**MATERIAL PROVIDED:**
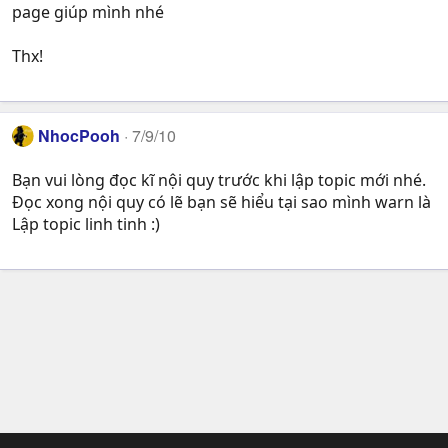
page giúp mình nhé
Thx!
NhocPooh
7/9/10
Bạn vui lòng đọc kĩ nội quy trước khi lập topic mới nhé.
Đọc xong nội quy có lẽ bạn sẽ hiểu tại sao mình warn là
Lập topic linh tinh :)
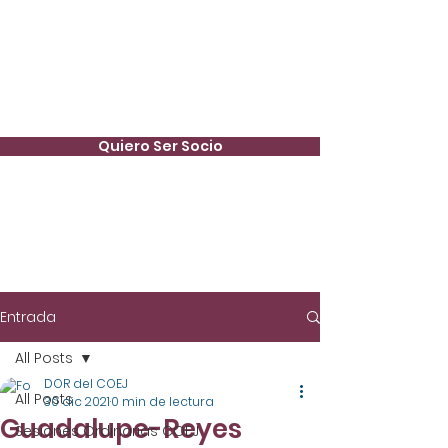
Quiero Ser Socio
Entrada
All Posts
DOR del COEJ
All Posts
30 dic 2021
0 min de lectura
Guadalupe-Reyes
Sesiones Ordinarias COEJ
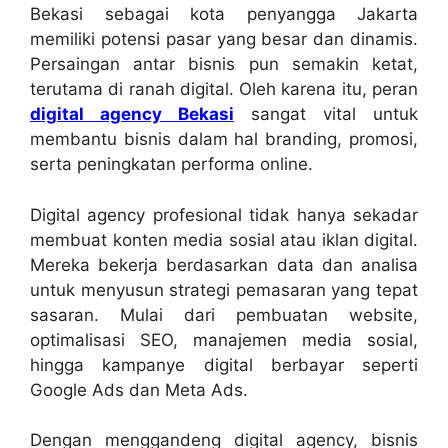
Bekasi sebagai kota penyangga Jakarta
memiliki potensi pasar yang besar dan dinamis.
Persaingan antar bisnis pun semakin ketat,
terutama di ranah digital. Oleh karena itu, peran
digital agency Bekasi
sangat vital untuk
membantu bisnis dalam hal branding, promosi,
serta peningkatan performa online.
Digital agency profesional tidak hanya sekadar
membuat konten media sosial atau iklan digital.
Mereka bekerja berdasarkan data dan analisa
untuk menyusun strategi pemasaran yang tepat
sasaran. Mulai dari pembuatan website,
optimalisasi SEO, manajemen media sosial,
hingga kampanye digital berbayar seperti
Google Ads dan Meta Ads.
Dengan menggandeng digital agency, bisnis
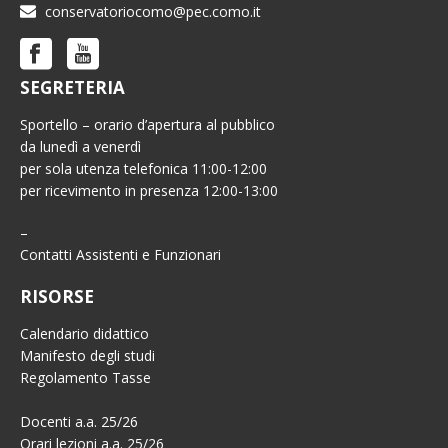
conservatoriocomo@pec.como.it
SEGRETERIA
Sportello – orario d’apertura al pubblico
da lunedì a venerdì
per sola utenza telefonica 11:00-12:00
per ricevimento in presenza 12:00-13:00
–
Contatti Assistenti e Funzionari
RISORSE
Calendario didattico
Manifesto degli studi
Regolamento Tasse
Docenti a.a. 25/26
Orari lezioni a.a. 25/26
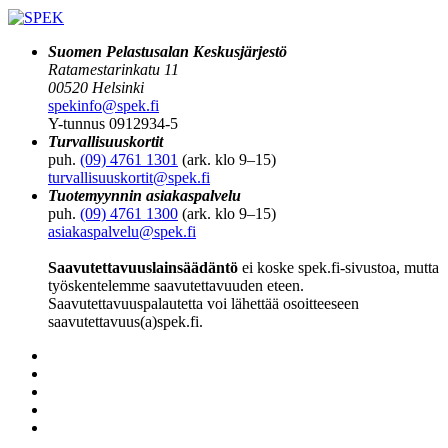
Suomen Pelastusalan Keskusjärjestö
Ratamestarinkatu 11
00520 Helsinki
spekinfo@spek.fi
Y-tunnus 0912934-5
Turvallisuuskortit
puh.
(09) 4761 1301
(ark. klo 9–15)
turvallisuuskortit@spek.fi
Tuotemyynnin asiakaspalvelu
puh.
(09) 4761 1300
(ark. klo 9–15)
asiakaspalvelu@spek.fi
Saavutettavuuslainsäädäntö
ei koske spek.fi-sivustoa, mutta
työskentelemme saavutettavuuden eteen.
Saavutettavuuspalautetta voi lähettää osoitteeseen
saavutettavuus(a)spek.fi.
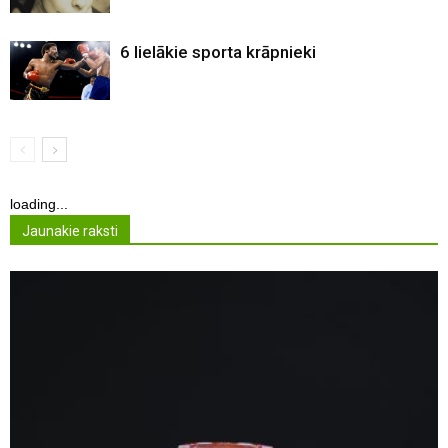
6 lielākie sporta krāpnieki
loading...
Jaunakie raksti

**WHAT NEEDS TO BE DONE:**
Find and copy each line of the material that holds the word "Bekasi".

**ANSWER SPACE:**
Bekasi sebagai kota penyangga Jakarta
digital agency Bekasi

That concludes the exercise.